José de Ribas, militar español del siglo XVIII, amante de Catalina la Grande, emperatriz de todas las Rusias, se revuelve en la cama después de satisfacer a la zarina ninfómana, convirtiendo "el tálamo imperial en el escenario líquido de la lujuria". Cruz Sánchez de Lara ha novelado un pasaje histórico casi desconocido para los españoles y lo ha hecho con rigor científico, calidad literaria, adjetivación exacta, certera metáfora, cuidada sintaxis.

José de Ribas, enamorado de su nación, España, educado en Nápoles, viajero infatigable, se convirtió en preceptor del hijo de un noble ruso, se casó con Nastia, la hermana secreta de la zarina; se enfangó con la alta sociedad del país; se incorporó a su Ejército; se convirtió en hombre de confianza de Potemkin; venció en incontables batallas; participó en la conquista de Crimea; fundó la ciudad de Odesa y se convirtió en un personaje en San Petersburgo, donde "la corte era un nido de víboras".

Tras el fallecimiento de la zarina, fue ministro de Pablo I, el hijo considerado por su madre como "un necio incapaz", como un "maniaco depravado". Participó Ribas, sin embargo, en la conspiración que concluyó con el asesinato del zar, y también con su propia vida, probablemente envenenado.

Cruz Sánchez de Lara desmenuza a José de Ribas con penetrante sagacidad psicológica y refleja la decadencia moral del siglo XVIII

La suntuosidad de los palacios, el desenfreno de la vida social, el desdén de la aristocracia asistida por incontables siervos, las joyas de valor insultante, los vestidos de seda y oro, los festines desbocados, las viandas, los vinos y licores, el gasto desenfrenado, la Cámara de Ámbar del escultor Schlüter que dos siglos después robó Hitler, todo ello desfila por la novela de Cruz Sánchez de Lara.

Se refleja En la corte de la zarina (Espasa) la decadencia moral del siglo XVIII, cuando la Revolución Francesa golpeaba las puertas de Europa y Catalina la Grande disfrutaba con la caravana incesante de sus líos amorosos y administraba Rusia con los diversos "Gobiernos del coño". El hijo de la zarina zahería a su propia madre con las más ácidas palabras.

José de Ribas, que "no tenía vocación de enseñar Historia, sino de formar parte de ella", consiguió su propósito hasta saciarse.
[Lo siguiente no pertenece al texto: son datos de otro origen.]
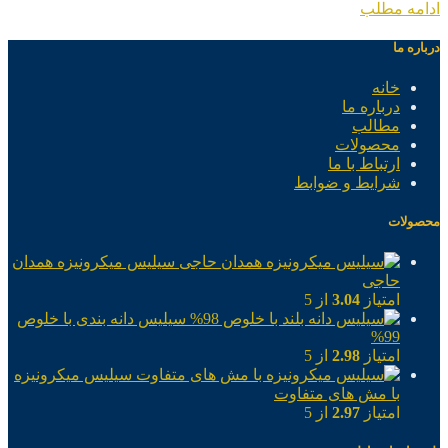
ادامه مطلب
درباره ما
خانه
درباره ما
مطالب
محصولات
ارتباط با ما
شرایط و ضوابط
محصولات
سیلیس میکرونیزه همدان
حاجی
امتیاز
3.04
از 5
سیلیس دانه بندی با خلوص
99%
امتیاز
2.98
از 5
سیلیس میکرونیزه
با مش های متفاوت
امتیاز
2.97
از 5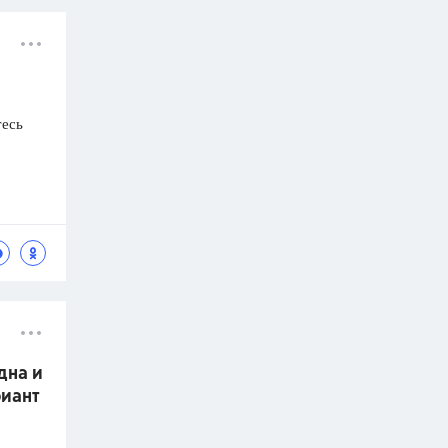
тесь
дна и
риант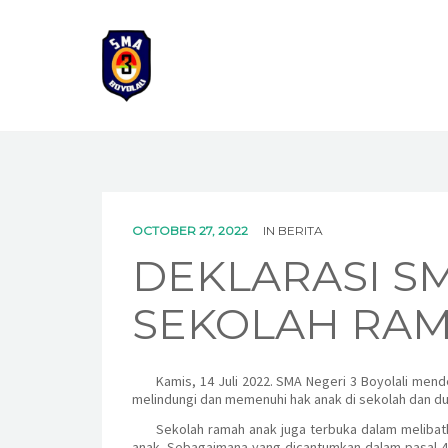
OCTOBER 27, 2022
IN
BERITA
DEKLARASI SM
SEKOLAH RA
Kamis, 14 Juli 2022. SMA Negeri 3 Boyolali me
melindungi dan memenuhi hak anak di sekolah dan du
Sekolah ramah anak juga terbuka dalam melibat
anak. Sebagaimana yang dicantumkan dalam pasal 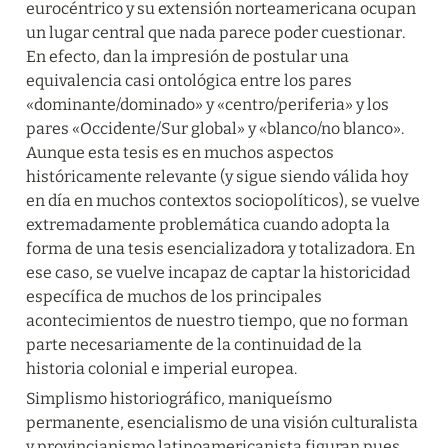
eurocéntrico y su extensión norteamericana ocupan 
un lugar central que nada parece poder cuestionar. 
En efecto, dan la impresión de postular una 
equivalencia casi ontológica entre los pares 
«dominante/dominado» y «centro/periferia» y los 
pares «Occidente/Sur global» y «blanco/no blanco». 
Aunque esta tesis es en muchos aspectos 
históricamente relevante (y sigue siendo válida hoy 
en día en muchos contextos sociopolíticos), se vuelve 
extremadamente problemática cuando adopta la 
forma de una tesis esencializadora y totalizadora. En 
ese caso, se vuelve incapaz de captar la historicidad 
específica de muchos de los principales 
acontecimientos de nuestro tiempo, que no forman 
parte necesariamente de la continuidad de la 
historia colonial e imperial europea.
Simplismo historiográfico, maniqueísmo 
permanente, esencialismo de una visión culturalista 
y provincianismo latinoamericanista figuran pues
Cruz Sánchez de Lara desmenuza al personaje con penetrante sagacidad psicológica. La emperatriz, mujer tan inteligente como procaz, era una "devoradora de hombres". Y le pidió ayuda a Ribas para terminar con su hijo Pablo, al que consideraba un necio, mientras, tras el fallecimiento de su primera mujer, alentaba a la segunda para que le diera un nieto y pudiera prescindir del hijo al que despreciaba.

En el secreto salón erótico del Palacio de Verano, la zarina se confiaba al militar español, le llamaba Osip y le dedicó su libro Nakaz. "Somos dueños de nuestros silencios y esclavos de nuestras palabras", le enseñó Betskoi a Ribas. Este aprendió la lección, tan necesaria en aquella corte de las intrigas, las insidias y las traiciones.

Pero Ribas no se sumó nunca a las tumultuosas corrientes de la envidia que anegaban a los cortesanos. "¿Qué es la envidia, sino el tributo que paga la mediocridad a lo excelso?". Ribas simplificó su vida en San Petersburgo: "Al altar con Nastia, a la cama con Catalina y a la guerra con Potemkin".

"Solo soy una filósofa en el trono", afirmaba con tristeza Catalina la Grande. Leía con pasión el Emilio de Rousseau y presumía de su amistad con Voltaire, Diderot y D'Alembert. Los hombres para ella eran simples floreros para el placer y la diversión, pero sabía que "al trono se llega por la cuna, no por la cama". Quiso deshacerse, sin embargo, del hijo "necio e idiota". Pablo temía que su madre le envenenara, dispuso de un catador para probar los alimentos y estaba seguro de que ambos, madre e hijo, "deseaban programar el funeral del otro".

A la muerte de Ribas, tal vez envenenado, el 2 de diciembre de 1800, el militar español dejó una Rusia convulsa tras escribir una parte relevante de su historia, porque, como aseguró Potemkin, "Crimea siempre ha sido la gran aspiración de Rusia".

Una novela, en fin, que se lee de un tirón desde la primera página a la 565 final sin que decaiga el interés. Cuando Cruz Sánchez de Lara se fue a cazar leones a Escocia y publicó su primera novela, escribí en esta página: "Novelista habemus". No me equivoqué.